## What to do
Below are entries. Reproduce exactly the lines between the line holding "For every layout element, output its label and" and the line holding "Rendered at 1500 by 1125 pixels.", inclusive, and only those.

☆ ☆ ☆ ☆

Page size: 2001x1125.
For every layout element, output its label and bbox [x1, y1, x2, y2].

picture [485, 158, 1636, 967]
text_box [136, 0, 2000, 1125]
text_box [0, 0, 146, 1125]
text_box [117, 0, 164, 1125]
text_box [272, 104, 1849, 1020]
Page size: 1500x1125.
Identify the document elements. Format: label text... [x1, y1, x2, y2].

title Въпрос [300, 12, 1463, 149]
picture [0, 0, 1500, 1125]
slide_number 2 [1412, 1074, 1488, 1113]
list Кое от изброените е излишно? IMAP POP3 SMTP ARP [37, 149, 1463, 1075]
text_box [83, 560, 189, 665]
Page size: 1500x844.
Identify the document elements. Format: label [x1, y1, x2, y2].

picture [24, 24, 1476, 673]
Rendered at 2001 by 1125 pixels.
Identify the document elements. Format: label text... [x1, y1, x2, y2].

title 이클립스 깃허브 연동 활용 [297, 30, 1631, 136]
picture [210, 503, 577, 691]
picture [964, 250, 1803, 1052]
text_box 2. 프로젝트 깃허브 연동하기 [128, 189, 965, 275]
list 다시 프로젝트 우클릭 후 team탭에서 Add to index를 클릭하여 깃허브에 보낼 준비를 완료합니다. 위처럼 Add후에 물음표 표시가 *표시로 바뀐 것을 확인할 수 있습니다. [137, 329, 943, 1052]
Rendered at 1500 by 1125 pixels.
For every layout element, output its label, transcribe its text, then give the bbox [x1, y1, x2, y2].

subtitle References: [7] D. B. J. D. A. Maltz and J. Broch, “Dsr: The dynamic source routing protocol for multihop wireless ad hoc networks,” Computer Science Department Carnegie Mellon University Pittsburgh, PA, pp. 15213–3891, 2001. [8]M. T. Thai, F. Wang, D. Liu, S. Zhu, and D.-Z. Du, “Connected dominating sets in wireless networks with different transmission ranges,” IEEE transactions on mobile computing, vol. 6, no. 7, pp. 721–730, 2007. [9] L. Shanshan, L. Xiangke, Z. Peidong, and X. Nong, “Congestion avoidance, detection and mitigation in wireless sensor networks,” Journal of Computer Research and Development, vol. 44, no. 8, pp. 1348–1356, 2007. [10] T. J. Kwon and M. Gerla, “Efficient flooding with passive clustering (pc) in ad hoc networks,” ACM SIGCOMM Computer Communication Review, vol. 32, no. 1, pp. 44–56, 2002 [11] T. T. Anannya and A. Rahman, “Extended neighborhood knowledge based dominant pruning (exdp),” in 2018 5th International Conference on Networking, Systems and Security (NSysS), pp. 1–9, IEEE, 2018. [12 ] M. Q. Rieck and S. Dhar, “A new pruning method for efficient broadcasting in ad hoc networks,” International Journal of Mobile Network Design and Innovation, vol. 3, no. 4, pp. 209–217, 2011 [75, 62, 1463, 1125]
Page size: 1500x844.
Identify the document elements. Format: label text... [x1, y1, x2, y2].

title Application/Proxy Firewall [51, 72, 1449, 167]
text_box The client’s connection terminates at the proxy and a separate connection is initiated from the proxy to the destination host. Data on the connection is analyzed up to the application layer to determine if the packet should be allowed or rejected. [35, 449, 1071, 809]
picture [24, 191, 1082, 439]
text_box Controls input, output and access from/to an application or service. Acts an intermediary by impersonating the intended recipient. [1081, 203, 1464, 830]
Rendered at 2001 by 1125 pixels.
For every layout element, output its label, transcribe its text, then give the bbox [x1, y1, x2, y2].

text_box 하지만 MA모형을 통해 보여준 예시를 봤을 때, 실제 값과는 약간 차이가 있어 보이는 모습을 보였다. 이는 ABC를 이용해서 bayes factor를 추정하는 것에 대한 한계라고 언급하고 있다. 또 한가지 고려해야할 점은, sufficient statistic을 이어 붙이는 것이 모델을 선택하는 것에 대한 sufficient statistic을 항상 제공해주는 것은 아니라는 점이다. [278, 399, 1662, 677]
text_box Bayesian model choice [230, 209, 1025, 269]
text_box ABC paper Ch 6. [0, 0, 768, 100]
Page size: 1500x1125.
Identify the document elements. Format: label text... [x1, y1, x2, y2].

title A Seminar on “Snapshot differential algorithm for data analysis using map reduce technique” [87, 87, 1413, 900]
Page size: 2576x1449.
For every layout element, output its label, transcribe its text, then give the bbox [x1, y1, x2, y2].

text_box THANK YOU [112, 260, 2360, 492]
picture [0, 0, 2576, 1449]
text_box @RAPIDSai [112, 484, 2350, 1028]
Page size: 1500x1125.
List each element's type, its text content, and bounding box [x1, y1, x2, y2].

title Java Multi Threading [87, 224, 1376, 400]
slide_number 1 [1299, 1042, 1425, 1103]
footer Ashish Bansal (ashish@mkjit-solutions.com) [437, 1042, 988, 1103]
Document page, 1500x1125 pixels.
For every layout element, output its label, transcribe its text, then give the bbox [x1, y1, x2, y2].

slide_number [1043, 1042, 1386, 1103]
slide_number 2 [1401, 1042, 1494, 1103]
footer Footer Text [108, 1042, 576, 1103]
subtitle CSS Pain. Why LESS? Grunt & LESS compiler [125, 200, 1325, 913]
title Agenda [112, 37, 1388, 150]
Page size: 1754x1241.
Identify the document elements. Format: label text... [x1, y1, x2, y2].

☆ ☆ ☆ ☆

## Response to this task
For every layout element, output its label and bbox [x1, y1, x2, y2].

picture [485, 158, 1636, 967]
text_box [136, 0, 2000, 1125]
text_box [0, 0, 146, 1125]
text_box [117, 0, 164, 1125]
text_box [272, 104, 1849, 1020]
Page size: 1500x1125.
Identify the document elements. Format: label text... [x1, y1, x2, y2].

title Въпрос [300, 12, 1463, 149]
picture [0, 0, 1500, 1125]
slide_number 2 [1412, 1074, 1488, 1113]
list Кое от изброените е излишно? IMAP POP3 SMTP ARP [37, 149, 1463, 1075]
text_box [83, 560, 189, 665]
Page size: 1500x844.
Identify the document elements. Format: label [x1, y1, x2, y2].

picture [24, 24, 1476, 673]
Rendered at 2001 by 1125 pixels.
Identify the document elements. Format: label text... [x1, y1, x2, y2].

title 이클립스 깃허브 연동 활용 [297, 30, 1631, 136]
picture [210, 503, 577, 691]
picture [964, 250, 1803, 1052]
text_box 2. 프로젝트 깃허브 연동하기 [128, 189, 965, 275]
list 다시 프로젝트 우클릭 후 team탭에서 Add to index를 클릭하여 깃허브에 보낼 준비를 완료합니다. 위처럼 Add후에 물음표 표시가 *표시로 바뀐 것을 확인할 수 있습니다. [137, 329, 943, 1052]
Rendered at 1500 by 1125 pixels.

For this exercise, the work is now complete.